Claim of Crutshank v. Gypsum Deck Associates, Inc.

Appeal by the employer and its insurance carrier from a decision of the Workmen’s Compensation Board, filed November 30, 1970, awarding death benefits to the claimant. The board found: That decedent was an outside worker, he had wide latitude in performing his work, the automobile was supplied by the employer and the upkeep of the ear was paid for by the employer. Furthermore there is no conclusive evidence that there had been a deviation from employment. On the morning of the accident it had been snowing, the roads were slippery and the accident occurred on a curve in the road which made driving hazardous. The board further finds that the accident arose out of and in the course of the employment and was not due solely to intoxication.” “ Where the reasonable inference from the evidence is that an unwitnessed accident occurred in the course of decedent’s employment, the presumption is that it arose out of the employment” (Matter of Quigley v. American Motor Sales Corp., 36 A D 2d 668).
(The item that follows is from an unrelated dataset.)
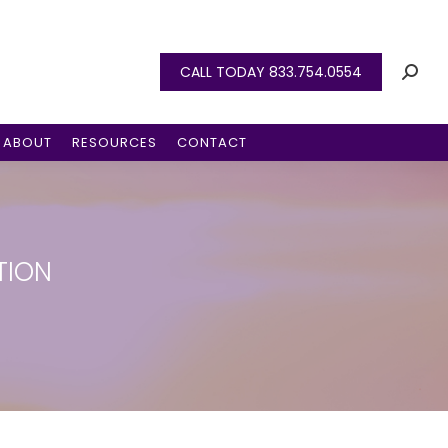
CALL TODAY 833.754.0554
ABOUT
RESOURCES
CONTACT
TION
The record does not contain evidence which would conclusively indicate that the accident was caused by alcoholic intoxication. (See Matter of Post v. Tennessee Prods. & Chem. Corp., 19 A D 2d 484, affd. 14 N Y 2d 796; Matter of Quigley v. American Motor Sales Corp., supra; Matter of Dunn v. Supervised Investors Servs., 34 A D 2d 1067, 1068, mot. for lv. to app. den. 27 N Y 2d 485.) Decision affirmed, with costs to the Workmen’s Compensation Board. Herlihy, P. J., Reynolds, Greenblott, Sweeney and Simons, JJ., concur.